NIA charges Kashmir police officer Davinder Singh of being Pakistani agent
The National Investigation Agency on Monday charged decorated Jammu and Kashmir police officer Davinder Singh with being a Pakistani agent, days after he received bail in a terror case in Delhi.
Monday’s NIA chargesheet, filed at a special court in Jammu, rekindled the questions who had protected Davinder so far and why his alleged role in the 2001 Parliament attack was never probed.
Davinder, suspended deputy superintendent (anti-hijacking) in Kashmir and a top counter-insurgency hand, was arrested in January while allegedly ferrying top Hizbul Mujahideen commander Naveed Babu and two associates in his car from Srinagar to Jammu.
The arrest of an officer who had won the President’s medal last year had left the security establishment red-faced and brought the focus back on the dark secrets of the murky counter-insurgency world.
The chargesheet says the accused were involved in a conspiracy hatched by Hizb and the Pakistani establishment “to commit violent acts” and “wage war against India”.
It alleges that Davinder was in touch with certain Pakistani high commission officials in New Delhi through secure social media platforms.
“Investigation revealed that he was being groomed by Pakistani officials for obtaining sensitive information,” it says.
“Investigation has also revealed that the accused were obtaining weapons and ammunitions from across the border with the help of arms smugglers and accused Davinder Singh. These weapons were later used for terrorist activities.”
On June 19, a Delhi court had granted bail to Davinder in another terror case after Delhi police failed to file a chargesheet against him and co-accused Irfan Shafi Mir, a law school dropout, within the stipulated 90 days.
Davinder and Mir were accused in the case of planning terror strikes in Delhi and elsewhere in India.

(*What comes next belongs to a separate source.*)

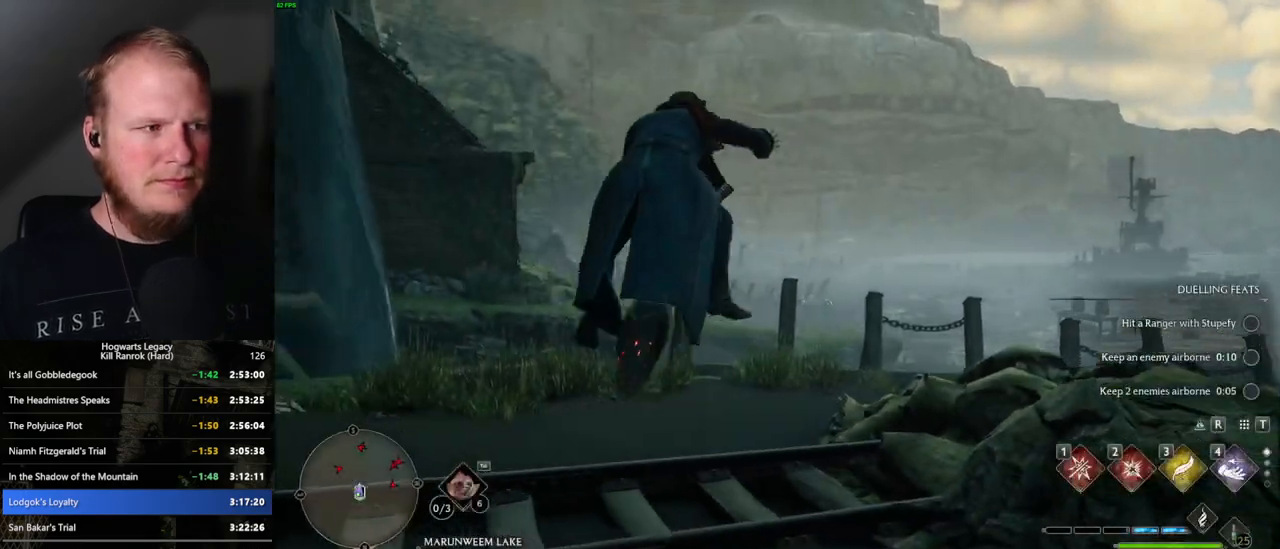
{"keys": ["space", "w"], "mouse": ["left"], "events": [[217, "space", "down"], [417, "mouse_left", "down"]]}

However, Davinder remained in prison — at Kathua jail in Jammu — since he had not obtained bail in the NIA case relating to his January arrest.
Monday’s chargesheet has deepened the scepticism that many in Kashmir harbour about the official account of the Parliament attack that had led to the hanging of separatist Afzal Guru in 2013.
Guru, who had claimed innocence throughout, had been the first to allege Davinder’s involvement in the 2001 terror strike.
Guru had said that Davinder, then a counter-insurgency officer, had shortly before the Parliament attack forced him to take to Delhi one of the five accused militants and arrange his stay there.
The allegations were never investigated and the Supreme Court had ordered Guru’s hanging to “satisfy the collective conscience of the nation”.
After Davinder’s arrest, the police had promised to probe Guru’s allegation but the NIA chargesheet makes no mention of it.
Among the others charged on Monday are Mir and Naveed, the Hizb commander.
The NIA claims that Davinder had in February last year arranged a safe house for Naveed in Jammu to shield him from “heightened surveillance of security agencies”.
The chargesheet does not specify whether Davinder was involved in any militancy-related violence. But it says that Naveed, a former policeman, “had deserted police along with certain weapons and was responsible for various killings, including incidents of terror in which labourers and truck drivers were killed after the abrogation of Article 370 from J&K”.
“Naveed Babu had made efforts to recruit gullible Muslim youths to join cadre of Hizbul Mujahideen. He was also receiving funds from LoC traders. Tanveer Ahmad Wani, who was an ex-president of LoC Traders Association, was providing him funds with the help of other traders based in PoK,” the chargesheet says.
“The investigation also revealed that accused Irfan Shafi Mir (alias) Advocate not only met Hizbul leadership in Pakistan but also met Umar Cheema, Ahshan Chaudhary, Sohail Abbas and others of ISI of Pakistan and he was tasked to identify and activate the new hawala channels for transfer of money for sustaining terrorist activities in the Kashmir Valley.”
According to the NIA, certain Pakistani high commission officials in Delhi were in constant touch with Mir, who was allegedly provided funds to organise seminars in Jammu and Kashmir to mobilise the masses against the Indian government.
Valley human rights activist Khurram Parvez said the chargesheet had raised a question mark on Guru’s guilt, who many in Kashmir believe was framed.
“Those who helped him (Davinder) during that time (when Guru levelled the allegations) should all be accused (in the Parliament attack),” he said. “An investigation should be launched about why they had helped him (Davinder).”
Parvez feared that the current charges could be “another set of lies... perpetuated because the previous lies have to be covered”.